The results also have implications for our understanding of evolutionary processes, says Hans A. Hofmann, PhD, associate professor of integrative biology at the University of Texas at Austin and a co-author of the study. “It has increasingly become clear in recent years that mothers can endow their offspring with information about the environment, for instance via early experience and maternal factors, and thus make them possibly better adapted to environmental change. Our results show that offspring can inherit such acquired characters even from a parent they have never directly interacted with, which provides a novel mechanism through which natural selection could act in the course of evolution.” Such a process was first proposed by the early evolutionist Jean-Baptiste Lamarck, but then dismissed by 20th century biologists when genetic evidence seemed to provide a sufficient explanation.
Taken together, these studies suggest that a better understanding of the environment experienced by our parents, such as diet, may be a useful clinical tool for assessing disease risk for illnesses, such as diabetes or heart disease. “We often look at a patient’s behavior and their genes to assess risk,” said Rando. “If the patient smokes, they are going to be at an increased risk for cancer. If the family has a long history of heart disease, they might carry a gene that makes them more susceptible to heart disease. But we’re more than just our genes and our behavior.
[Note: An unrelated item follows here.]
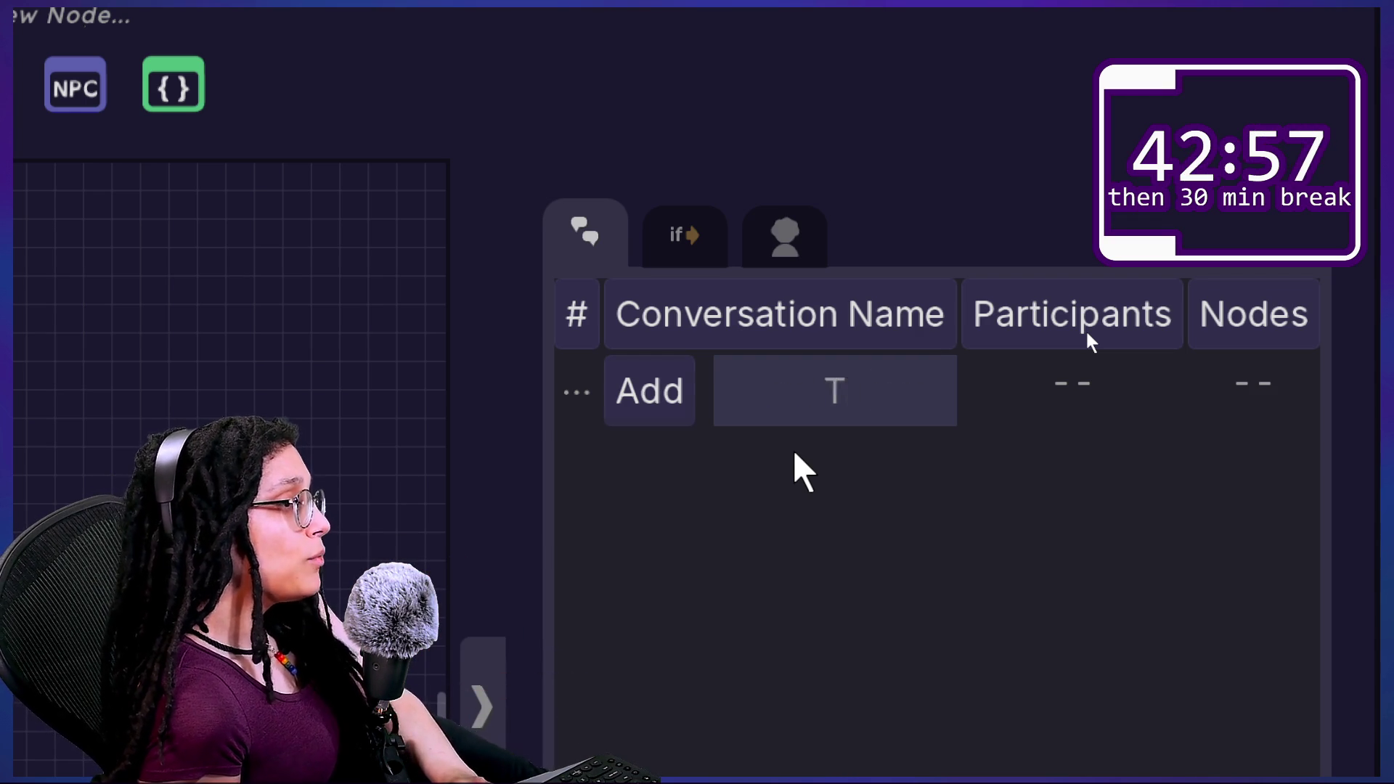
pyautogui.write('ghjfghgh')
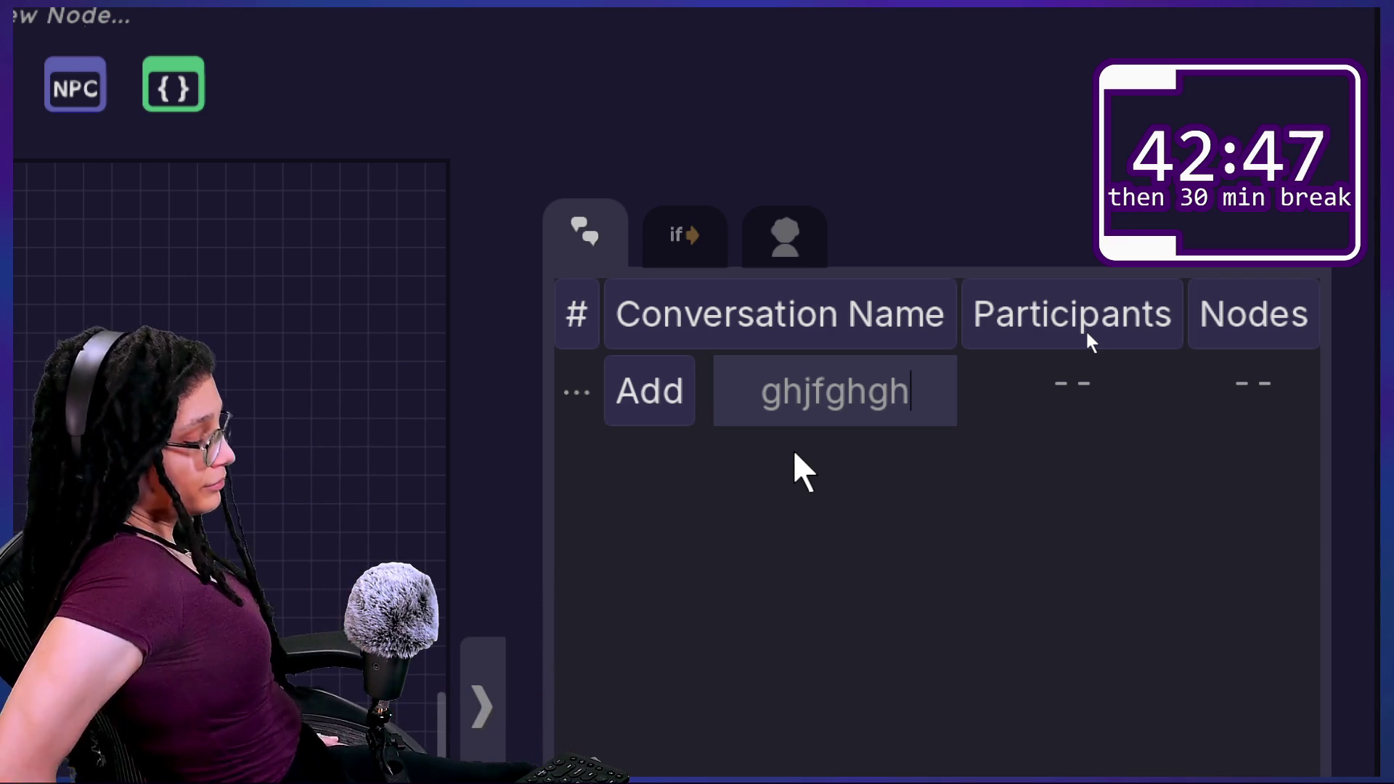
pyautogui.press('BackSpace')
pyautogui.press('BackSpace')
pyautogui.press('BackSpace')
pyautogui.press('BackSpace')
Knowing what environmental factors your parents experienced is also important.”
The next step for Rando and colleagues is to explore how and why this genetic reprogramming is being transmitted from generation to generation. “We don’t know why these genes are being reprogrammed or how, precisely, that information is being passed down to the next generation,” said Rando. “It’s consistent with the idea that when parents go hungry, it’s best for offspring to hoard calories, however, it’s not clear if these changes are advantageous in the context of a low-protein diet.”